Bit by bit, computer assistants with the ability to learn are finding their way into hospitals and doctors’ practices. They support doctors during diagnosis and therapy planning. Until now, computer scientists played the primary role in designing and developing such ‘deep-learning’ algorithms. The Fraunhofer Institute for Medical Image Computing MEVIS in Bremen, however, is now developing AI systems in close cooperation with physicians. In Chicago on November 26, Fraunhofer MEVIS researchers will present their first promising results at RSNA 2017, the most important radiology congress in the world.
Cognitive computer assistants support physicians during long, monotonous, and recurring tasks, such as precisely determining organ contours on a CT image. Furthermore, these assistants can extract information from the image data that physicians cannot recognize merely by looking at the monitor with the naked eye.
What is special about these assistants is that they are able to learn. The more image data they process over time, the more precisely they can recognize organ contours in the images. “By continuously training the software, we increase its performance over time,” says MEVIS expert Markus Wenzel.
Until now, the performance of such assistants was often compared in the scope of special competitions. At the beginning of these challenges, all competing developer teams receive the same medical dataset. Image processing experts train their algorithms using these datasets. In the end, the software that can best accomplish the given task based on an independent dataset wins the competition. Because the algorithms are trained with the same dataset, the results can be easily compared. “But from a clinician’s point of view, these challenges often lack a connection to clinical applicability,” says Wenzel.

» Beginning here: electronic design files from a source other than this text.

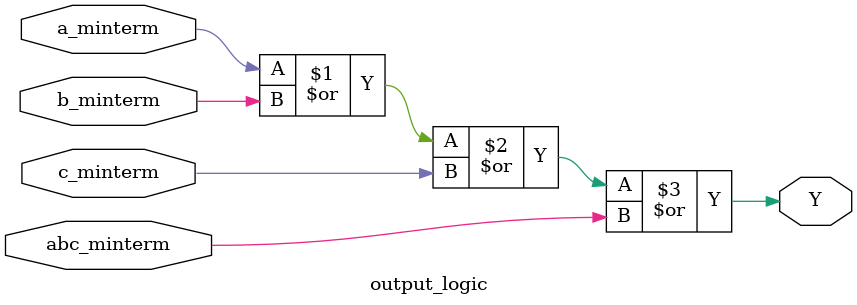
<source format=sv>
module xor3_1 (
    input wire A, B, C,
    output wire Y
);
    // 声明中间信号
    wire a_minterm, b_minterm, c_minterm, abc_minterm;
    
    // 实例化子模块
    minterm_generator minterm_inst (
        .A(A), .B(B), .C(C),
        .a_minterm(a_minterm),
        .b_minterm(b_minterm),
        .c_minterm(c_minterm),
        .abc_minterm(abc_minterm)
    );
    
    output_logic output_inst (
        .a_minterm(a_minterm),
        .b_minterm(b_minterm),
        .c_minterm(c_minterm),
        .abc_minterm(abc_minterm),
        .Y(Y)
    );
endmodule

// 子模块：优化后的最小项生成器
module minterm_generator (
    input wire A, B, C,
    output wire a_minterm, b_minterm, c_minterm, abc_minterm
);
    // 各变量取反信号生成
    wire not_A, not_B, not_C;
    not_gates not_generator (
        .A(A), .B(B), .C(C),
        .not_A(not_A), .not_B(not_B), .not_C(not_C)
    );
    
    // 最小项生成
    and_terms and_generator (
        .A(A), .B(B), .C(C),
        .not_A(not_A), .not_B(not_B), .not_C(not_C),
        .a_minterm(a_minterm),
        .b_minterm(b_minterm),
        .c_minterm(c_minterm),
        .abc_minterm(abc_minterm)
    );
endmodule

// 子模块：生成取反信号
module not_gates (
    input wire A, B, C,
    output wire not_A, not_B, not_C
);
    assign not_A = ~A;
    assign not_B = ~B;
    assign not_C = ~C;
endmodule

// 子模块：生成AND项
module and_terms (
    input wire A, B, C, not_A, not_B, not_C,
    output wire a_minterm, b_minterm, c_minterm, abc_minterm
);
    assign a_minterm = A & not_B & not_C;    // A·B'·C'
    assign b_minterm = not_A & B & not_C;    // A'·B·C'
    assign c_minterm = not_A & not_B & C;    // A'·B'·C
    assign abc_minterm = A & B & C;          // A·B·C
endmodule

// 子模块：输出逻辑，合并最小项
module output_logic (
    input wire a_minterm, b_minterm, c_minterm, abc_minterm,
    output wire Y
);
    // 使用参数化设计，便于后续修改或复用
    parameter OR_STAGE = 1;
    
    generate
        if (OR_STAGE == 1) begin: single_stage
            // 单级OR结构
            assign Y = a_minterm | b_minterm | c_minterm | abc_minterm;
        end
        else begin: two_stage
            // 两级OR结构，可能在某些工艺下有更好的PPA
            wire or_stage1_a, or_stage1_b;
            assign or_stage1_a = a_minterm | b_minterm;
            assign or_stage1_b = c_minterm | abc_minterm;
            assign Y = or_stage1_a | or_stage1_b;
        end
    endgenerate
endmodule
</source>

For this reason, the researchers in Bremen now integrate physicians very closely during software development. One example is a pilot project hosted by the Asklepios Clinic Barmbek in Hamburg. The main goal is to measure the liver volume during therapy in CT or MR images as precisely as possible. Experts want to determine, for instance, how repeated irradiation changes the size of an organ. Determining the volume of large, complex organs such as the liver is a time-consuming procedure for which a computer assistant could automatically recognize the organ in the image and measure its volume.

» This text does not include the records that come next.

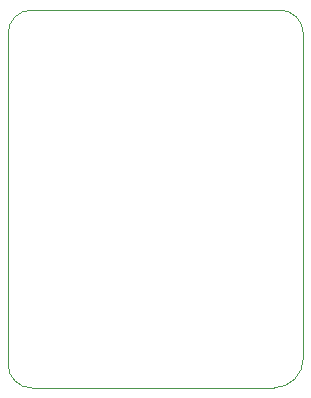
<source format=gm1>
G04 #@! TF.GenerationSoftware,KiCad,Pcbnew,7.0.1*
G04 #@! TF.CreationDate,2024-03-07T21:27:50+09:00*
G04 #@! TF.ProjectId,MP2603-array,4d503236-3033-42d6-9172-7261792e6b69,rev?*
G04 #@! TF.SameCoordinates,PX94c5f00PY6bc3e40*
G04 #@! TF.FileFunction,Profile,NP*
%FSLAX46Y46*%
G04 Gerber Fmt 4.6, Leading zero omitted, Abs format (unit mm)*
G04 Created by KiCad (PCBNEW 7.0.1) date 2024-03-07 21:27:50*
%MOMM*%
%LPD*%
G01*
G04 APERTURE LIST*
G04 #@! TA.AperFunction,Profile*
%ADD10C,0.100000*%
G04 #@! TD*
G04 APERTURE END LIST*
D10*
X0Y2000000D02*
G75*
G03*
X2000000Y0I2000000J0D01*
G01*
X25000000Y30000000D02*
G75*
G03*
X23000000Y32000000I-2000000J0D01*
G01*
X25000000Y2500000D02*
X25000000Y30000000D01*
X0Y30000000D02*
X0Y2000000D01*
X22500000Y0D02*
G75*
G03*
X25000000Y2500000I0J2500000D01*
G01*
X23000000Y32000000D02*
X2000000Y32000000D01*
X2000000Y0D02*
X22500000Y0D01*
X2000000Y32000000D02*
G75*
G03*
X0Y30000000I0J-2000000D01*
G01*
M02*

</source>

First, the specialists at the Barmbek clinic had to provide the technical prerequisites to implement the deep-learning system. “Ensuring that the algorithm can operate in a highly secure IT environment and access patient data is much more difficult at a community hospital than at a university clinic, where research based on patient data is routine.”
Improved versions of the AI platform can evolve from the computer assistant that the Fraunhofer experts initialized with a pool of jointly gathered image data. The participating physicians actively partake in the development as part of their everyday work. They regularly feed new cases from their routine into the software, review how the assistant processes new datasets, and correct its results. “This way, clinicians see what the computer has learned and can regularly give suggestions for optimization,” says Wenzel. “As developers, this helps us better respond to their needs and problems.” As a result, the computer assistant undergoes practical training and becomes increasingly efficient. “To be so directly involved with the development of such self-learning software assistants goes beyond a mere scientific fascination. It also helps me build trust in the capabilities of the software,” says Roland Brüning, Head of Radiology and Neuroradiology at the Asklepios Clinic Barmbek in Hamburg.

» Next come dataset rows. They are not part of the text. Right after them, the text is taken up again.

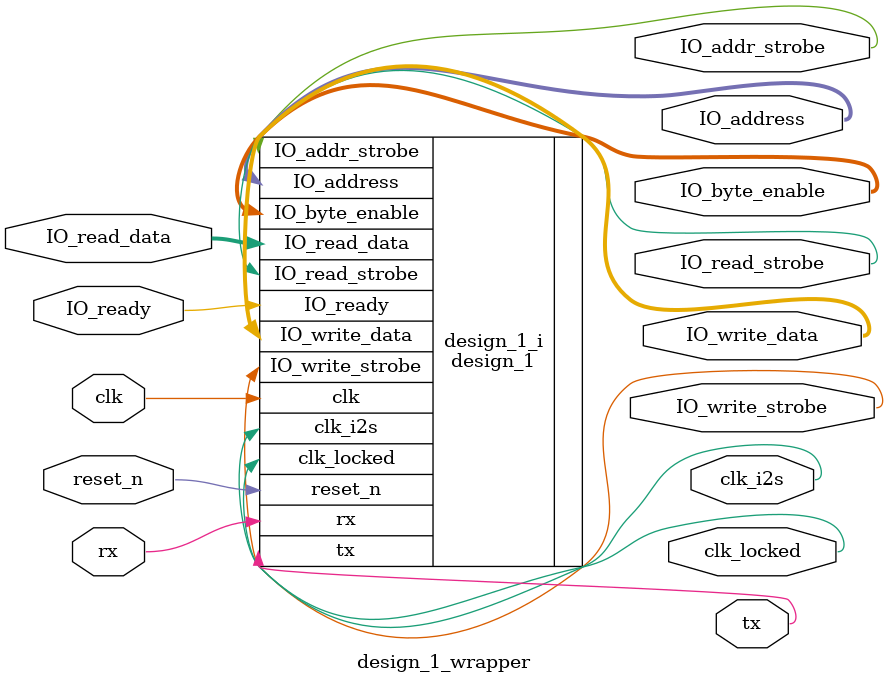
<source format=v>
`timescale 1 ps / 1 ps

module design_1_wrapper
   (IO_addr_strobe,
    IO_address,
    IO_byte_enable,
    IO_read_data,
    IO_read_strobe,
    IO_ready,
    IO_write_data,
    IO_write_strobe,
    clk,
    clk_i2s,
    clk_locked,
    reset_n,
    rx,
    tx);
  output IO_addr_strobe;
  output [31:0]IO_address;
  output [3:0]IO_byte_enable;
  input [31:0]IO_read_data;
  output IO_read_strobe;
  input IO_ready;
  output [31:0]IO_write_data;
  output IO_write_strobe;
  input clk;
  output clk_i2s;
  output clk_locked;
  input reset_n;
  input rx;
  output tx;

  wire IO_addr_strobe;
  wire [31:0]IO_address;
  wire [3:0]IO_byte_enable;
  wire [31:0]IO_read_data;
  wire IO_read_strobe;
  wire IO_ready;
  wire [31:0]IO_write_data;
  wire IO_write_strobe;
  wire clk;
  wire clk_i2s;
  wire clk_locked;
  wire reset_n;
  wire rx;
  wire tx;

  design_1 design_1_i
       (.IO_addr_strobe(IO_addr_strobe),
        .IO_address(IO_address),
        .IO_byte_enable(IO_byte_enable),
        .IO_read_data(IO_read_data),
        .IO_read_strobe(IO_read_strobe),
        .IO_ready(IO_ready),
        .IO_write_data(IO_write_data),
        .IO_write_strobe(IO_write_strobe),
        .clk(clk),
        .clk_i2s(clk_i2s),
        .clk_locked(clk_locked),
        .reset_n(reset_n),
        .rx(rx),
        .tx(tx));
endmodule

</source>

Important groundwork for the AI software platform had already been developed in the context of other MEVIS projects. In the SIRTOP project, experts in Bremen strove to accelerate and improve therapy planning for radio embolization, a special treatment method for liver tumors, with the help of elaborate computer algorithms. The AMI project aimed to develop self-learning computer algorithms that automatically search for abnormalities in medical image data to increase the accuracy of computer-generated diagnoses.
“Next year, we are going to develop our platform into a marketable product,” says Markus Wenzel. With this software, it will be possible to train an algorithm simultaneously and independently at different clinics and then fuse the results into a single software program. It will be able to consider knowledge gained from different clinics, which is imperative for larger, more complex cooperative projects.